Como todos os grandes poetas, Ivan Junqueira se distingue pela virtuosidade métrica e rimática, e capacidade de cinzelar o poema, tornando-o um artefato verbal. A mestria versificatória o leva a apoiar-se apenas numa unidade fonética. São numerosos, nesse poeta mais das rimas toantes do que das rimas consonantes, os poemas em que um a, um i ou um u, no fim de cada verso, asseguram a este e ao poema a sua magia e musicalidade, produzindo ludicamente o enfeitiçamento verbal, que é um dos resultados da expressão poética e uma das razões da poesia.
Embora se proclame herdeiro de uma tradição poética iniciada com Luís de Camões e Sá de Miranda, e continuada em Manuel Bandeira, Cecília Meireles, Carlos Drummond de Andrade e Dante Milano, Ivan Junqueira sabe que não existe no passado apenas uma única tradição. Elas são várias e ele, desde a sua aparição em 1964, soube beber gulosamente nessas inesgotáveis fontes criadoras. Ele sabe que a poesia brasileira votada à durabilidade e à permanência, como toda poesia ocidental, começa em Homero e Virgílio, Dante e Shakespeare, Camões e Quevedo, prolonga-se em Goethe e Leopardi, Baudelaire e Mallarmé, Rimbaud e Walt Whitman, e vive nos poetas do nosso tempo. Ele sabe, finalmente, que a grande tradição poética não é uma servidão ou engessamento, nem uma condenação ao epigonismo, mas a base das transgressões e das rupturas, o make it new pregado por Ezra Pound.
A condição de tradutor de Baudelaire, T. S. Eliot e Dylan Thomas lhe abriu um universo que não se esgota no mudo diálogo interlinguístico, mas o conduziu a distinções imprescindíveis e especialmente a confluências, transfluências e contágios que, enriquecendo-o pessoalmente, tornando mais densa a sua bagagem espiritual, enriquecem, através de sua obra, a própria poesia brasileira.
T. S. Eliot ensinou a Ivan Junqueira que poesia é a soma do talento individual com a tradição; e ainda lhe transmitiu o sentimento do tempo, desse tempo tríbio, que remonta ao Santo Agostinho do Confissões, que deve estar na mesa de cabeceira de todos os bons poetas.
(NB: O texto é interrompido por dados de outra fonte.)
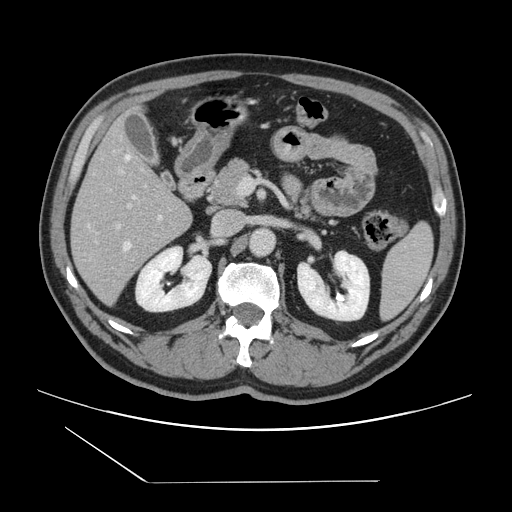
Contrast-enhanced abdominal CT, one axial slice; position 70 of 157 along the scan axis; intravenous contrast given; soft-tissue window (W 400 / L 40 HU); 2.5 mm slice thickness; 512 × 512 image matrix, field of view 407 × 407 mm. Case-level facts recorded for this patient, not image findings: patient: female, age 39 years at operation; diagnosis: colorectal cancer liver metastases, imaged before liver resection; multiple liver metastases: yes; largest metastasis: 5.5 cm.
Outlined on this slice (expert manual segmentation):
- hepatic veins: box from (x=89, y=155) to (x=136, y=250) px
- liver: (x=72, y=126)–(x=192, y=304)
- planned liver remnant (the part of the liver to remain after resection): (x=73, y=125)–(x=179, y=219)
- portal vein (with intrahepatic branches): (x=117, y=169)–(x=162, y=227)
Leio, em sua notável tradução, os versos de T. S. Eliot:

O tempo presente e o tempo passado
Estão ambos talvez presentes no tempo futuro
E o tempo futuro contido no tempo passado.

A poesia de Ivan Junqueira, juncada de eruditas referências culturais e filosóficas, históricas e mitológicas, obedece a uma cronologia em que o tempo respira intemporalidade, e o fluir de hoje é o fluir de ontem e será o de amanhã.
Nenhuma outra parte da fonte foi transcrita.